Enotria: The Last Song mérite qu’on s’y attarde. Ce souls-like italien indépendant de Jyamma Games, inspiré de la Commedia dell’Arte, surprend par son univers ensoleillé unique. Malgré un accueil critique mitigé, ses mises à jour continues et son level design inventif en font une pépite méconnue pour les amateurs du genre exigeant.
Un souls-like italien qui sort des sentiers battus
Jyamma Games et ses équipes ont confirmé ce samedi leur engagement continu sur Enotria: The Last Song, sorti en 2024 sur PC, PS5 et Xbox Series. Le titre se distingue par son approche « Summer-Soul » inspirée du folklore italien et de la Commedia dell’Arte, une direction artistique qui tranche avec l’esthétique sombre habituelle du genre. Cette originalité s’accompagne de mécaniques innovantes comme le système d’Ardore permettant de manipuler environnement et ennemis, ainsi qu’un arsenal de masques octroyant des pouvoirs uniques.
Le studio italien, fort de contributions sur Cyberpunk 2077 et Dying Light 2, mise sur un gameplay axé parade rappelant Sekiro. Les combats s’articulent autour d’un système d’éléments complexe avec quatre affinités : Fatuo, Vis, Malanno et Gratia.

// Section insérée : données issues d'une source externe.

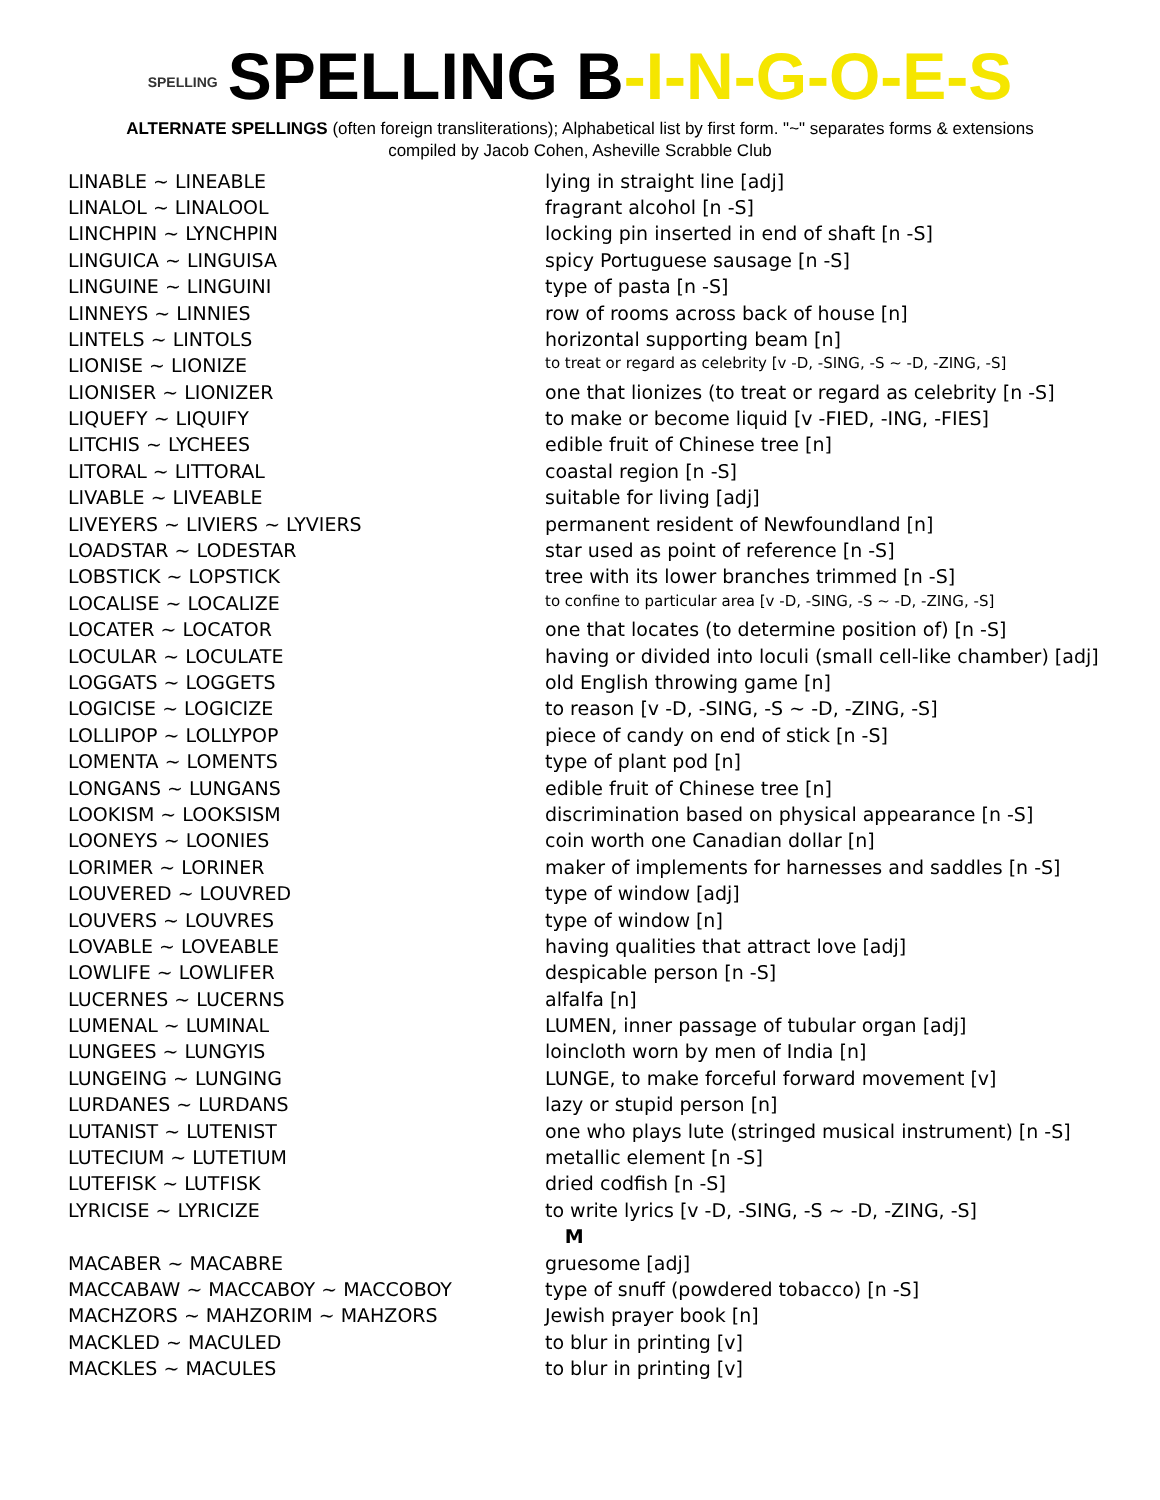SPELLING SPELLING B-I-N-G-O-E-S
ALTERNATE SPELLINGS (often foreign transliterations); Alphabetical list by first form. "~" separates forms & extensions
compiled by Jacob Cohen, Asheville Scrabble Club
| LINABLE ~ LINEABLE | lying in straight line [adj] |
| LINALOL ~ LINALOOL | fragrant alcohol [n -S] |
| LINCHPIN ~ LYNCHPIN | locking pin inserted in end of shaft [n -S] |
| LINGUICA ~ LINGUISA | spicy Portuguese sausage [n -S] |
| LINGUINE ~ LINGUINI | type of pasta [n -S] |
| LINNEYS ~ LINNIES | row of rooms across back of house [n] |
| LINTELS ~ LINTOLS | horizontal supporting beam [n] |
| LIONISE ~ LIONIZE | to treat or regard as celebrity [v -D, -SING, -S ~ -D, -ZING, -S] |
| LIONISER ~ LIONIZER | one that lionizes (to treat or regard as celebrity [n -S] |
| LIQUEFY ~ LIQUIFY | to make or become liquid [v -FIED, -ING, -FIES] |
| LITCHIS ~ LYCHEES | edible fruit of Chinese tree [n] |
| LITORAL ~ LITTORAL | coastal region [n -S] |
| LIVABLE ~ LIVEABLE | suitable for living [adj] |
| LIVEYERS ~ LIVIERS ~ LYVIERS | permanent resident of Newfoundland [n] |
| LOADSTAR ~ LODESTAR | star used as point of reference [n -S] |
| LOBSTICK ~ LOPSTICK | tree with its lower branches trimmed [n -S] |
| LOCALISE ~ LOCALIZE | to confine to particular area [v -D, -SING, -S ~ -D, -ZING, -S] |
| LOCATER ~ LOCATOR | one that locates (to determine position of) [n -S] |
| LOCULAR ~ LOCULATE | having or divided into loculi (small cell-like chamber) [adj] |
| LOGGATS ~ LOGGETS | old English throwing game [n] |
| LOGICISE ~ LOGICIZE | to reason [v -D, -SING, -S ~ -D, -ZING, -S] |
| LOLLIPOP ~ LOLLYPOP | piece of candy on end of stick [n -S] |
| LOMENTA ~ LOMENTS | type of plant pod [n] |
| LONGANS ~ LUNGANS | edible fruit of Chinese tree [n] |
| LOOKISM ~ LOOKSISM | discrimination based on physical appearance [n -S] |
| LOONEYS ~ LOONIES | coin worth one Canadian dollar [n] |
| LORIMER ~ LORINER | maker of implements for harnesses and saddles [n -S] |
| LOUVERED ~ LOUVRED | type of window [adj] |
| LOUVERS ~ LOUVRES | type of window [n] |
| LOVABLE ~ LOVEABLE | having qualities that attract love [adj] |
| LOWLIFE ~ LOWLIFER | despicable person [n -S] |
| LUCERNES ~ LUCERNS | alfalfa [n] |
| LUMENAL ~ LUMINAL | LUMEN, inner passage of tubular organ [adj] |
| LUNGEES ~ LUNGYIS | loincloth worn by men of India [n] |
| LUNGEING ~ LUNGING | LUNGE, to make forceful forward movement [v] |
| LURDANES ~ LURDANS | lazy or stupid person [n] |
| LUTANIST ~ LUTENIST | one who plays lute (stringed musical instrument) [n -S] |
| LUTECIUM ~ LUTETIUM | metallic element [n -S] |
| LUTEFISK ~ LUTFISK | dried codfish [n -S] |
| LYRICISE ~ LYRICIZE | to write lyrics [v -D, -SING, -S ~ -D, -ZING, -S] |
| | M |
| MACABER ~ MACABRE | gruesome [adj] |
| MACCABAW ~ MACCABOY ~ MACCOBOY | type of snuff (powdered tobacco) [n -S] |
| MACHZORS ~ MAHZORIM ~ MAHZORS | Jewish prayer book [n] |
| MACKLED ~ MACULED | to blur in printing [v] |
| MACKLES ~ MACULES | to blur in printing [v] |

La monnaie Memoria, perdue à la mort et récupérable au point de décès, respecte les codes du genre tout en s’intégrant dans cet univers mythologique ensoleillé.
Cette présentation détaillée du gameplay illustre parfaitement l’ambition du titre malgré son budget modeste.
Mais c’est le level design qui constitue la vraie surprise d’Enotria. Selon Gamekult, malgré l’inexpérience relative du studio et les contraintes budgétaires, certaines zones comme le Monastère de Maja ou Falesia Magna révèlent une créativité remarquable. Les boss Zanni, Pantalone et Arlecchino s’inscrivent naturellement dans cette esthétique théâtrale, même si l’exécution souffre parfois de maladresses techniques.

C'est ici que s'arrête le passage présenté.